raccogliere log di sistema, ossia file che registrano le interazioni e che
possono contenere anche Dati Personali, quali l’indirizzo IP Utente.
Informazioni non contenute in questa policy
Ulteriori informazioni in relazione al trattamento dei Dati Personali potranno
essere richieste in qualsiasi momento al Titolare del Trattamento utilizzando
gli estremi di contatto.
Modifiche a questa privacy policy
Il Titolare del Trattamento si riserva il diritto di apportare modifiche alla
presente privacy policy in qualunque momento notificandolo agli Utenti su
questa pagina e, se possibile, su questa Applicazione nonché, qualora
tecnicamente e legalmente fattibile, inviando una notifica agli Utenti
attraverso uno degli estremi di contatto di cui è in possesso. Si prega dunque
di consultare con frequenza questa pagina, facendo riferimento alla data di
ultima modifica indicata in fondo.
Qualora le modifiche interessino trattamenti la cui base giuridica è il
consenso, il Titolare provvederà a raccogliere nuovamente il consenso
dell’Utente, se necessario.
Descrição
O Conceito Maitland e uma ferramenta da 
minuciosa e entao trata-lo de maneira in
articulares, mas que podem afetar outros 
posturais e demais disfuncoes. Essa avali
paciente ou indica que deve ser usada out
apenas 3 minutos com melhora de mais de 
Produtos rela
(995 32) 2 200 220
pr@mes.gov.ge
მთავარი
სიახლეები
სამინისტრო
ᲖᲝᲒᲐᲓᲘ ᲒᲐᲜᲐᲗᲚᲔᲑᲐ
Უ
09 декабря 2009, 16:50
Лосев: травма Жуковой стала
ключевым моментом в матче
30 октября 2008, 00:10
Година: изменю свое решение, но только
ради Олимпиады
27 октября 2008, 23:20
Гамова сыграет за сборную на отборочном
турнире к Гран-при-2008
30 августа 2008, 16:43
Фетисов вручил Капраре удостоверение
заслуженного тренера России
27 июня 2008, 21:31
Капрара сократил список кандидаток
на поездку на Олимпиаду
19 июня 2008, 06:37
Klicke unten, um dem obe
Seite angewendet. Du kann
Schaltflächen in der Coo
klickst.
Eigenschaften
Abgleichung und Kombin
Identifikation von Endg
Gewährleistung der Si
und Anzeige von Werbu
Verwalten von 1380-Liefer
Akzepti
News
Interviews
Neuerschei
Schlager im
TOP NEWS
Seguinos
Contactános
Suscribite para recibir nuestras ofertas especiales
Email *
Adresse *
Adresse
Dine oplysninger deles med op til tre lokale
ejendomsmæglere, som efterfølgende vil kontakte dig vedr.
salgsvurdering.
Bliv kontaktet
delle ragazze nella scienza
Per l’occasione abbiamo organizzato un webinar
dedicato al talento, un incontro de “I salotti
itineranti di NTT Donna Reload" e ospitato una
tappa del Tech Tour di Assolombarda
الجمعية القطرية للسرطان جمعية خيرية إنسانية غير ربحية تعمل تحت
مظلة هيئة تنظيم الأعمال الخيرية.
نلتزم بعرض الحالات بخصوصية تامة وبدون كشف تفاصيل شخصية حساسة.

━━━━━━━━━━━━━━━━━━━━

Exercice: Citez mot pour mot les lignes de tous les enregistrements ci-dessus.

Réponse:
raccogliere log di sistema, ossia file che registrano le interazioni e che
possono contenere anche Dati Personali, quali l’indirizzo IP Utente.
Informazioni non contenute in questa policy
Ulteriori informazioni in relazione al trattamento dei Dati Personali potranno
essere richieste in qualsiasi momento al Titolare del Trattamento utilizzando
gli estremi di contatto.
Modifiche a questa privacy policy
Il Titolare del Trattamento si riserva il diritto di apportare modifiche alla
presente privacy policy in qualunque momento notificandolo agli Utenti su
questa pagina e, se possibile, su questa Applicazione nonché, qualora
tecnicamente e legalmente fattibile, inviando una notifica agli Utenti
attraverso uno degli estremi di contatto di cui è in possesso. Si prega dunque
di consultare con frequenza questa pagina, facendo riferimento alla data di
ultima modifica indicata in fondo.
Qualora le modifiche interessino trattamenti la cui base giuridica è il
consenso, il Titolare provvederà a raccogliere nuovamente il consenso
dell’Utente, se necessario.
Descrição
O Conceito Maitland e uma ferramenta da 
minuciosa e entao trata-lo de maneira in
articulares, mas que podem afetar outros 
posturais e demais disfuncoes. Essa avali
paciente ou indica que deve ser usada out
apenas 3 minutos com melhora de mais de 
Produtos rela
(995 32) 2 200 220
pr@mes.gov.ge
მთავარი
სიახლეები
სამინისტრო
ᲖᲝᲒᲐᲓᲘ ᲒᲐᲜᲐᲗᲚᲔᲑᲐ
Უ
09 декабря 2009, 16:50
Лосев: травма Жуковой стала
ключевым моментом в матче
30 октября 2008, 00:10
Година: изменю свое решение, но только
ради Олимпиады
27 октября 2008, 23:20
Гамова сыграет за сборную на отборочном
турнире к Гран-при-2008
30 августа 2008, 16:43
Фетисов вручил Капраре удостоверение
заслуженного тренера России
27 июня 2008, 21:31
Капрара сократил список кандидаток
на поездку на Олимпиаду
19 июня 2008, 06:37
Klicke unten, um dem obe
Seite angewendet. Du kann
Schaltflächen in der Coo
klickst.
Eigenschaften
Abgleichung und Kombin
Identifikation von Endg
Gewährleistung der Si
und Anzeige von Werbu
Verwalten von 1380-Liefer
Akzepti
News
Interviews
Neuerschei
Schlager im
TOP NEWS
Seguinos
Contactános
Suscribite para recibir nuestras ofertas especiales
Email *
Adresse *
Adresse
Dine oplysninger deles med op til tre lokale
ejendomsmæglere, som efterfølgende vil kontakte dig vedr.
salgsvurdering.
Bliv kontaktet
delle ragazze nella scienza
Per l’occasione abbiamo organizzato un webinar
dedicato al talento, un incontro de “I salotti
itineranti di NTT Donna Reload" e ospitato una
tappa del Tech Tour di Assolombarda
الجمعية القطرية للسرطان جمعية خيرية إنسانية غير ربحية تعمل تحت
مظلة هيئة تنظيم الأعمال الخيرية.
نلتزم بعرض الحالات بخصوصية تامة وبدون كشف تفاصيل شخصية حساسة.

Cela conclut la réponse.